• **WORK TO BE COMPLETED**: Give the records again. Keep them exact and leave out the images.
--
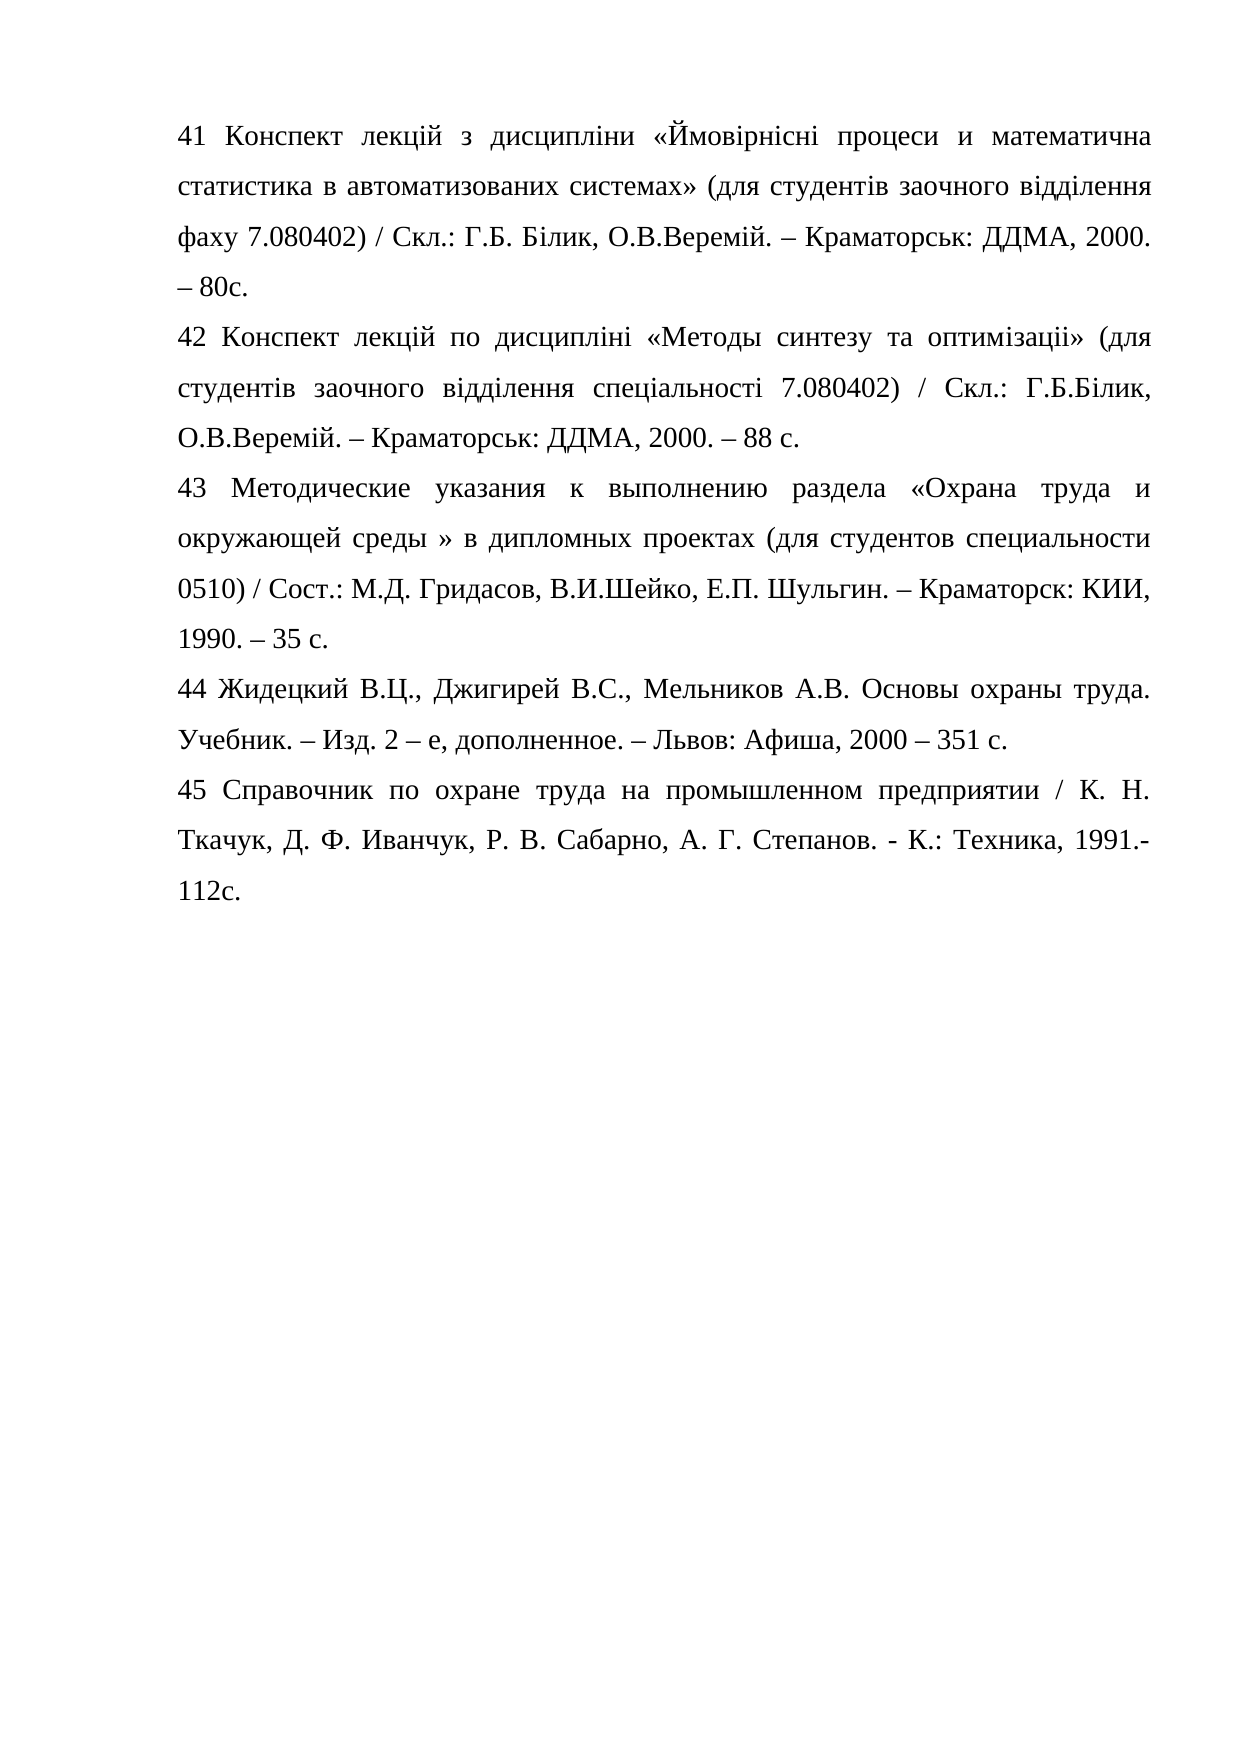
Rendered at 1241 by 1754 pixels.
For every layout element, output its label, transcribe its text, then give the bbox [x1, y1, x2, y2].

text 41 Конспект лекцiй з дисциплiни «Ймовiрнiснi процеси и математична статистика в автоматизованих системах» (для студентiв заочного вiддiлення фаху 7.080402) / Скл.: Г.Б. Бiлик, О.В.Веремiй. – Краматорськ: ДДМА, 2000. – 80с. [177, 118, 1152, 303]
text 43 Методические указания к выполнению раздела «Охрана труда и окружающей среды » в дипломных проектах (для студентов специальности 0510) / Сост.: М.Д. Гридасов, В.И.Шейко, Е.П. Шульгин. – Краматорск: КИИ, 1990. – 35 с. [177, 470, 1152, 655]
text 44 Жидецкий В.Ц., Джигирей В.С., Мельников А.В. Основы охраны труда. Учебник. – Изд. 2 – е, дополненное. – Львов: Афиша, 2000 – 351 с. [177, 672, 1152, 755]
text 42 Конспект лекцiй по дисциплiнi «Методы синтезу та оптимiзацii» (для студентiв заочного вiддiлення спецiальностi 7.080402) / Скл.: Г.Б.Бiлик, О.В.Веремiй. – Краматорськ: ДДМА, 2000. – 88 с. [177, 319, 1152, 453]
text 45 Справочник по охране труда на промышленном предприятии / К. Н. Ткачук, Д. Ф. Иванчук, Р. В. Сабарно, А. Г. Степанов. - К.: Техника, 1991.-112с. [177, 772, 1152, 906]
--
• **WRITTEN RESPONSE**:
Rendered at 1241 by 1754 pixels.
For every layout element, output its label, transcribe its text, then give the bbox [x1, y1, x2, y2].

text 41 Конспект лекцiй з дисциплiни «Ймовiрнiснi процеси и математична статистика в автоматизованих системах» (для студентiв заочного вiддiлення фаху 7.080402) / Скл.: Г.Б. Бiлик, О.В.Веремiй. – Краматорськ: ДДМА, 2000. – 80с. [177, 118, 1152, 303]
text 43 Методические указания к выполнению раздела «Охрана труда и окружающей среды » в дипломных проектах (для студентов специальности 0510) / Сост.: М.Д. Гридасов, В.И.Шейко, Е.П. Шульгин. – Краматорск: КИИ, 1990. – 35 с. [177, 470, 1152, 655]
text 44 Жидецкий В.Ц., Джигирей В.С., Мельников А.В. Основы охраны труда. Учебник. – Изд. 2 – е, дополненное. – Львов: Афиша, 2000 – 351 с. [177, 672, 1152, 755]
text 42 Конспект лекцiй по дисциплiнi «Методы синтезу та оптимiзацii» (для студентiв заочного вiддiлення спецiальностi 7.080402) / Скл.: Г.Б.Бiлик, О.В.Веремiй. – Краматорськ: ДДМА, 2000. – 88 с. [177, 319, 1152, 453]
text 45 Справочник по охране труда на промышленном предприятии / К. Н. Ткачук, Д. Ф. Иванчук, Р. В. Сабарно, А. Г. Степанов. - К.: Техника, 1991.-112с. [177, 772, 1152, 906]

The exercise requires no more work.